In general, this isn't a good regular expression. If the input text was:
"6 of 99 fans in the whole galaxy of fans"
Then the match group (the stuff inside the parentheses) would be:
" 99 fans in the whole galaxy of "
So, we want a pattern that will just grab what you want, even with a silly input text like the above.

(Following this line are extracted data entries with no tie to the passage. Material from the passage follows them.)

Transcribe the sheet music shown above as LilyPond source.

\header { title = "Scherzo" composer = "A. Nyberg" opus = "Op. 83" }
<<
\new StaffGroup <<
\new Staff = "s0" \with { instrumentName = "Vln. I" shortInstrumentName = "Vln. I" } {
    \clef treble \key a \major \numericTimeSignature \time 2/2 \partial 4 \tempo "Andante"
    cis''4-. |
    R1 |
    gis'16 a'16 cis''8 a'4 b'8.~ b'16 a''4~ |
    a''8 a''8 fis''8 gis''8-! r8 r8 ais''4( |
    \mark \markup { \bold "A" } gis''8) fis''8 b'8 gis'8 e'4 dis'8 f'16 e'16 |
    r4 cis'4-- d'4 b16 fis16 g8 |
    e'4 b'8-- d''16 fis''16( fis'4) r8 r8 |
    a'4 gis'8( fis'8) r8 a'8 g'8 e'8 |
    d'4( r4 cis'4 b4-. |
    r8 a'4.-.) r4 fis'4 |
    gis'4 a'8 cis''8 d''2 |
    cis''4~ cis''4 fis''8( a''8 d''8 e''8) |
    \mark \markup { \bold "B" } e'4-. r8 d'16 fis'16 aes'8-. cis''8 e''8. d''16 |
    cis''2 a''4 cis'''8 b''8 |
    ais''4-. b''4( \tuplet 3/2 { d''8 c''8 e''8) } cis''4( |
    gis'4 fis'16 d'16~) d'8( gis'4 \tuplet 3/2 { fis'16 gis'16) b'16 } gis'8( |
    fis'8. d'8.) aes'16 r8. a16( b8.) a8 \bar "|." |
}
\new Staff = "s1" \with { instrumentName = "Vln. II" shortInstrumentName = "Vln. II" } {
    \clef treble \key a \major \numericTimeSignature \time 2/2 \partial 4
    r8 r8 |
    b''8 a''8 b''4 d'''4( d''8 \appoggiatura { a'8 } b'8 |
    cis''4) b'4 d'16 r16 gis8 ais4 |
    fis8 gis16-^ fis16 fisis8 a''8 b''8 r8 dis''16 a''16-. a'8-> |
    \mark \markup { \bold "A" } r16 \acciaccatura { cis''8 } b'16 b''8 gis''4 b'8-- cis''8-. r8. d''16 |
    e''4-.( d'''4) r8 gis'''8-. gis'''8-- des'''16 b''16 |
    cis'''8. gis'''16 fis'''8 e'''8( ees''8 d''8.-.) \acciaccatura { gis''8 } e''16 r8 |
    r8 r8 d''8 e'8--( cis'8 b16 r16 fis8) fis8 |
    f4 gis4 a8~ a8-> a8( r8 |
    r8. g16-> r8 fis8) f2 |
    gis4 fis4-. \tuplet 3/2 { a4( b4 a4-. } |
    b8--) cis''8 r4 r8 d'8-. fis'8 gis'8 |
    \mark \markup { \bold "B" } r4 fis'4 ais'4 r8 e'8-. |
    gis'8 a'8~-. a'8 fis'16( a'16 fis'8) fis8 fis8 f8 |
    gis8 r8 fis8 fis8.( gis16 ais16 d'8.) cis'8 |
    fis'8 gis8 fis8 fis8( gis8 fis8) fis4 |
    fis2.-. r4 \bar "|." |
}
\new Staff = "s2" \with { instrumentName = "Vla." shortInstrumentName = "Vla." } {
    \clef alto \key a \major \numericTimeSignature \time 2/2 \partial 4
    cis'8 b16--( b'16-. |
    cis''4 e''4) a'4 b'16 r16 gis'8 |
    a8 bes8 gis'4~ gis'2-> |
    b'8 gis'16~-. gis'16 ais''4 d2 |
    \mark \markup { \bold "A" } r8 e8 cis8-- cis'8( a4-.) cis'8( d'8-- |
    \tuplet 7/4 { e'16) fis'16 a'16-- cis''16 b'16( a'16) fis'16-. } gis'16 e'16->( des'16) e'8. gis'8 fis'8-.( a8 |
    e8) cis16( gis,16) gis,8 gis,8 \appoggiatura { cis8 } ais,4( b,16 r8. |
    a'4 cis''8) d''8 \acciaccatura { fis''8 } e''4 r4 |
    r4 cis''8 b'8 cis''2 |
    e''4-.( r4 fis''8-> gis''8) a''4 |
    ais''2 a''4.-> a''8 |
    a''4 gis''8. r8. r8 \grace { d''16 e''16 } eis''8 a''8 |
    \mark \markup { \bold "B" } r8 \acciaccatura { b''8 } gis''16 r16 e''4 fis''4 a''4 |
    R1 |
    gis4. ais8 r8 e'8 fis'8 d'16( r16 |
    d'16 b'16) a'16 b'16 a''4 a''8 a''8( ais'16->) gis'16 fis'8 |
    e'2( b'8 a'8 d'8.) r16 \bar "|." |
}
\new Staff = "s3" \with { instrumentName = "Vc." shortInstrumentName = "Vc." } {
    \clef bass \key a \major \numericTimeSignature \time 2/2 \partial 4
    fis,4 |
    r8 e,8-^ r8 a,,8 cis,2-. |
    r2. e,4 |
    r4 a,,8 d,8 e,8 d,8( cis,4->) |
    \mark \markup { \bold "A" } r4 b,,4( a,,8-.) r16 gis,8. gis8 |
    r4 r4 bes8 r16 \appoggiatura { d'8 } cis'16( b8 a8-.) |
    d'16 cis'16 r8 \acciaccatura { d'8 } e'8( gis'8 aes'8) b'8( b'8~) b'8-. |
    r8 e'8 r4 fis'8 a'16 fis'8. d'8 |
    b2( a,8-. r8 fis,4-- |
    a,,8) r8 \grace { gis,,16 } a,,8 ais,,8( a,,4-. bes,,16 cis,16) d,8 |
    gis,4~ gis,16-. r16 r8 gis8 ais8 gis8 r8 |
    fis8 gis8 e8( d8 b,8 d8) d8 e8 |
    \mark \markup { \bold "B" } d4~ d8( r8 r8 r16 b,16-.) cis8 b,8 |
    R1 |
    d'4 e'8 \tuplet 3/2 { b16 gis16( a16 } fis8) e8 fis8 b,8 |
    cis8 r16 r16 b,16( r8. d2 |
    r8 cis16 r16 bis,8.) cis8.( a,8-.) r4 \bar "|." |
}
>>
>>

In this case, it doesn't really matter if you match the white space, because when you convert a string to an integer, white space is ignored. But let's write the pattern to ignore white space.
With the *
wildcard, it is possible to match a string of length zero. In this case I think you always want a non-empty match, so you want to use +
to match one or more characters.
Python has non-greedy matching available, so you could rewrite with that. Older programs with regular expressions may not have non-greedy matching, so I'll also give a pattern that doesn't require non-greedy.
So, the non-greedy pattern:
pattern = "6 of\s+(.+?)\s+fans"
The other one:
pattern = "6 of\s+(\S+)\s+fans"
\s
means "any white space" and will match a space, a tab, and a few other characters (such as "form feed"). \S
means "any non-white-space" and matches anything that \s
would not match.
The first pattern does better than your first pattern with the silly input text:
"6 of 99 fans in the whole galaxy of fans"
It would return a match group of just 99
.
But try this other silly input text:
"6 of 99 crazed fans"
It would return a match group of 99 crazed
.
The second pattern would not match at all, because the word "crazed" isn't the word "fans".
Hmm. Here's one last pattern that should always do the right thing even with silly input texts:
pattern = "6 of\D*?(\d+)\D*?fans"
\d
matches any digit ('0'
to '9'
). \D
matches any non-digit.
This will successfully match anything that is remotely non-ambiguous:
"6 of 99 fans in the whole galaxy of fans"
The match group will be 99
.
"6 of 99 crazed fans"
The match group will be 99
.
"6 of 99 41 fans"
It will not match, because there was a second number in there.
To learn more about Python regular expressions, you can read various web pages. For a quick reminder, inside the Python interpreter, do:
>>> import re
>>> help(re)
When you are "scraping" text from a web page, you might sometimes run afoul of HTML codes. In general, regular expressions are not a good tool for disregarding HTML or XML markup (see here); you would probably do better to use Beautiful Soup to parse the HTML and extract the text, followed by a regular expression to grab the text you really wanted.
I hope this was interesting and/or educational.